Q72 How are records that appear more than once in the data resolved?



Consistency and Timeliness


Consistency definition

Consistency is achieved when data values do not conflict with other values within a dataset or across different datasets. For example, date of birth for the same person should be recorded as the same date within the same dataset and between datasets. It should also match the age recorded for that person. Their postcode should also not conflict with their address, etc. Another example may be where two people who are each others’ spouses, should both have the same marital status recorded.

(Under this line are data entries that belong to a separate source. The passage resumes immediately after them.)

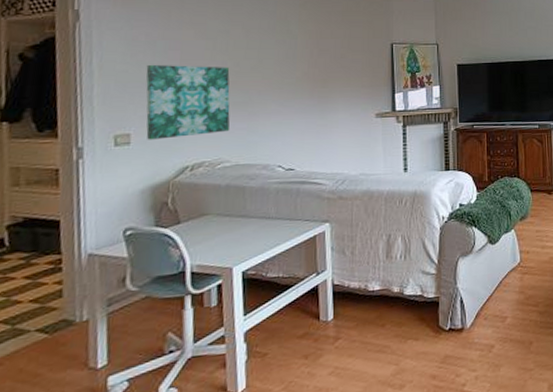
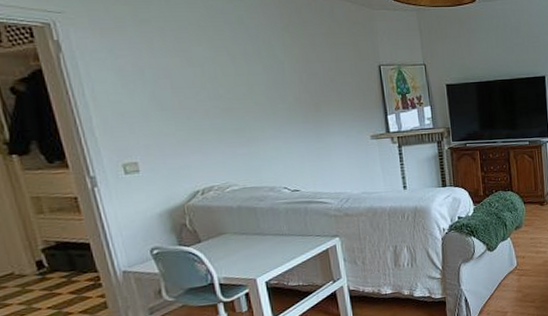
wall art: present [146,64,230,140] -> none [139,94,233,168]

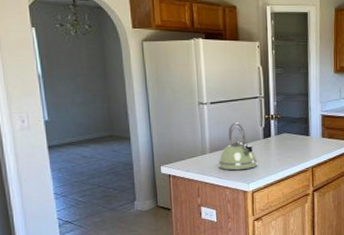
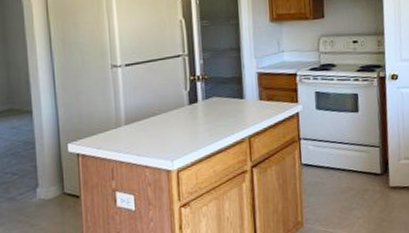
kettle: present [218,123,258,171] -> none [136,87,183,146]

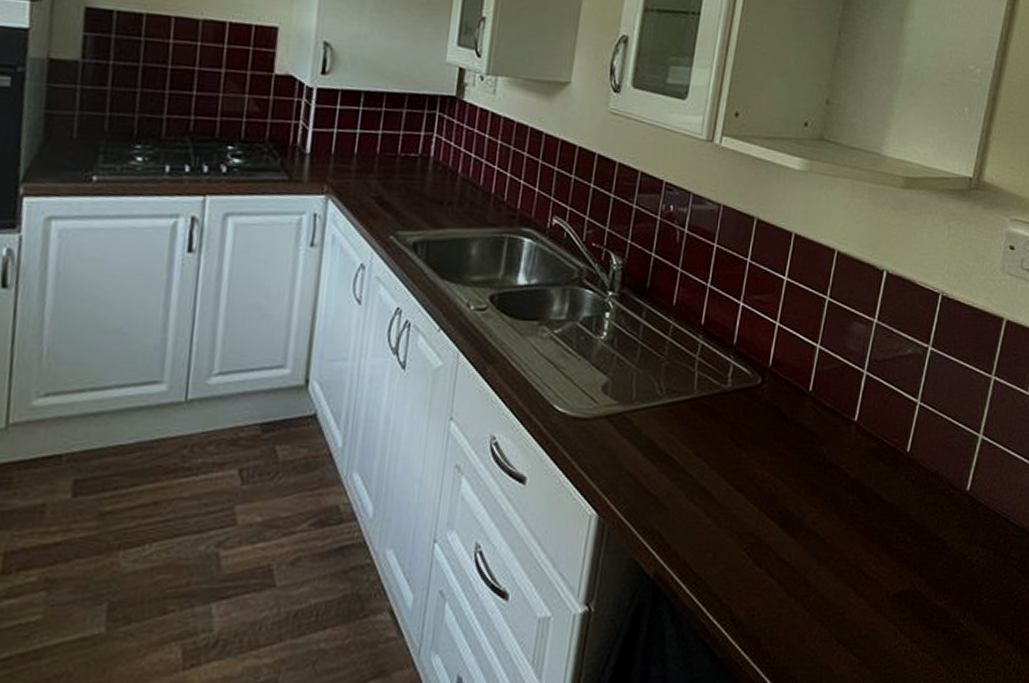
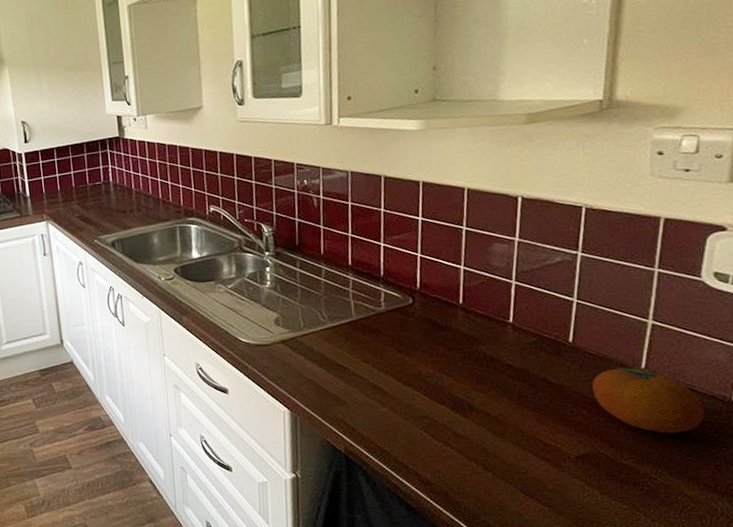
fruit: none [920,488,1014,570] -> present [592,367,705,434]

Questions to ask to gain insights into consistency of data


Q73 How consistent, are the data between variables?
Q74 Which variables, have inconsistent information? What is the reason for this?
Q75 Which types of records, if any, have inconsistent information?
Q76 What is the reason for this?
Q77 If you have a composite dataset (dataset compiled from different sources), how consistent, are the data across the different sources?
Q78 How consistent, are the data over time?
Q79 Have there been any changes to the way the data are collected over time?
Q80 What changes have there been to the variables over time? For example, changes to definition.
Q81 Which variables, if any, were changed?
Q82 What is used to measure consistency or identify inconsistencies in the supplied data?
Q83 What aspects of the data are checked for consistency? Such as, all data items, certain variables, certain time points.
Q84 How are inconsistencies in the data resolved?



Timeliness definition

Timeliness refers to how well the data reflect the period they are supposed to represent. It also describes how up to date the data are.

The attributes represented in some data might stay the same over time – e.g., the day you were born does not change, no matter how much time passes. Other attributes, such as income, may change.

Your data are also ‘timely’ if the lag between their collection and their availability for your use is appropriate for your needs. Are the data available when expected and needed? Do they reflect the time they are supposed to?



Questions to ask to gain insights into timeliness of data


Q85 When are the data collected? For example, constantly or over a certain timeframe?
Q86 Up to date refers to whether the data supplied is the latest version. For example, if there are new data being collected, but is not reflected in the current data, then the data are not up to date.
Q87 How up to date are the data at the point of it being supplied?
Q88 What can impact how up to date the data are?
Q89 Reference dates refer to timestamps which indicate when the data have been changed. Are there any reference dates for each record?
Q90 At what point of the data collection phase are reference dates produced? For example, when the data are collected, or when the data were last updated.
Q91 How up to date, are the variables at the point of it being supplied?
Q92 Which types of records, do not have up to date information in these variables?
Q93 What methods are used to check that the data are up to date?
Q94 What methods are carried out to resolve data if they are not up to date?
Q95 How often are the data updated?
Q96 What information is updated?
Q97 Are there any time lags between the reference dates in the data and the date in which the data are supplied?
Q98 What are the different processes by which new records are added?
Q99 How often, are existing records within the data updated with new information?
Q100 What are the different processes by which existing records are updated with new information?
Q101 What are the different processes by which variables or values are updated with new information?
Q102 How often are the data updated to remove records from the data?
Q103 Under what circumstances are records removed from the data?
Q104 What are the different processes by which unwanted records are removed?
Q105 When records meet the criteria for removal, how long would it typically take for the record to be deleted from the data supplied?
Q106 How often, are existing records within the data, updated to correct for any errors?
Q107 How often, are variables within records, updated to correct for any errors?
Q108 What are the different processes by which existing records are updated to correct for any errors?